=== Geciteerde passage ===
%%
Verslag Nieuw-Zeeland - Zuidereiland
Queenstown: de uitvalsbasis voor stunts en
sensatiesporten.
Het super gezellige dorp Queenstown
staat alom bekend als het mekka voor de durvers. Op deze plek werd in 1988 het
bungee-springen voor het eerst gecommercialiseerd. Tegenwoordig zijn er een
aantal verschillende locaties van waarop je de sprong in het diepe kan wagen.
Verder kan je ook kiezen voor paragliding, rafting, canyoning, skydiven,
jetboating en nog veel meer.
Tegen dat wij Queenstown bereiken is
het avond, we lopen nog snel langs het visitor center en halen er de nodige
brochures om een keuze te kunnen maken uit het ruime aanbod. Nadat we ook nog
boodschappen gedaan hebben zetten we ons in een uithoek van de parking in de hoop
hier te kunnen blijven overnachten. Zoals gewoonlijk testen we of er toevallig
geen draadloze internetverbinding te verkrijgen is en we hebben geluk. Het
nadeel daarvan is dat we de hele avond chatten en surfen in plaats van te
werken voor onze site, maar dat kan later natuurlijk ook nog. Ik maak er
dankbaar gebruik van en bel sinds lang nog eens met mijn broer, schoonzus en
hun zoontje Jesse. Mijn metekindje is op schoolreis en haar kan ik jammer
genoeg niet zien.
Het is al na 21u en we zijn onze mails
nog aan het checken wanneer er op onze deur geklopt wordt, security ! Hij
vertelt ons dat het verboden is op de parking te overnachten, wat we uiteraard
wel wisten, dus ronden we af en gaan op dit late uur nog op zoek naar een
andere slaapplaats.
%%
=== Items ===
%%
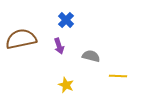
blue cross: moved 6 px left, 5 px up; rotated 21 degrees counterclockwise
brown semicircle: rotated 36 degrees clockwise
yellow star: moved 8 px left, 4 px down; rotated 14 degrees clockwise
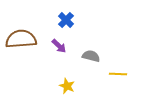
brown semicircle: rotated 8 degrees clockwise
purple arrow: rotated 28 degrees counterclockwise
yellow line: moved 2 px up
yellow star: moved 1 px right, 1 px down
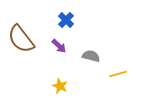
brown semicircle: rotated 124 degrees counterclockwise
yellow line: rotated 18 degrees counterclockwise
yellow star: moved 7 px left
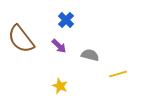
gray semicircle: moved 1 px left, 1 px up
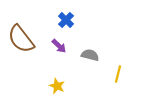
yellow line: rotated 60 degrees counterclockwise
yellow star: moved 3 px left
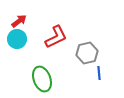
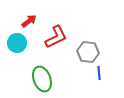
red arrow: moved 10 px right
cyan circle: moved 4 px down
gray hexagon: moved 1 px right, 1 px up; rotated 20 degrees clockwise
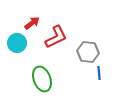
red arrow: moved 3 px right, 2 px down
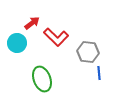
red L-shape: rotated 70 degrees clockwise
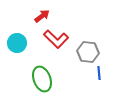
red arrow: moved 10 px right, 7 px up
red L-shape: moved 2 px down
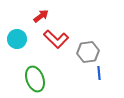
red arrow: moved 1 px left
cyan circle: moved 4 px up
gray hexagon: rotated 15 degrees counterclockwise
green ellipse: moved 7 px left
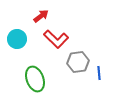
gray hexagon: moved 10 px left, 10 px down
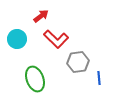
blue line: moved 5 px down
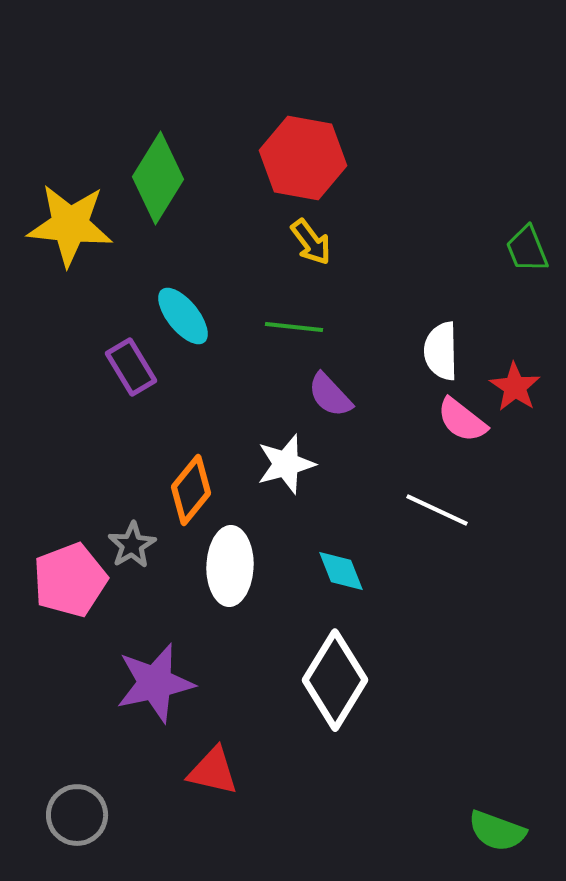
%%
=== Uit te voeren acties ===
a - Schrijf het stuk uit het verslag over Queenstown van "Het super gezellige" tot "diepe kan wagen." over en noem "bungee-springen" daarin "bungeejumpen".
b - Geef voor elke bewering aan of ze klopt met het verslag over Queenstown: (i) In Queenstown werd het bungee-springen in 1988 voor het eerst gecommercialiseerd. (ii) Overnachten op de parking was toegestaan. (iii) Tijdens het bellen kon de schrijver ook het metekindje zien. Antwoord per bewering met ja of nee en citeer de woorden uit het verslag die de doorslag geven.

=== Resultaten oefening ===
a -
Het super gezellige dorp Queenstown
staat alom bekend als het mekka voor de durvers. Op deze plek werd in 1988 het
bungeejumpen voor het eerst gecommercialiseerd. Tegenwoordig zijn er een
aantal verschillende locaties van waarop je de sprong in het diepe kan wagen.

b -
(i) Ja: "Op deze plek werd in 1988 het bungee-springen voor het eerst gecommercialiseerd."
(ii) Nee: "het verboden is op de parking te overnachten"
(iii) Nee: "haar kan ik jammer genoeg niet zien"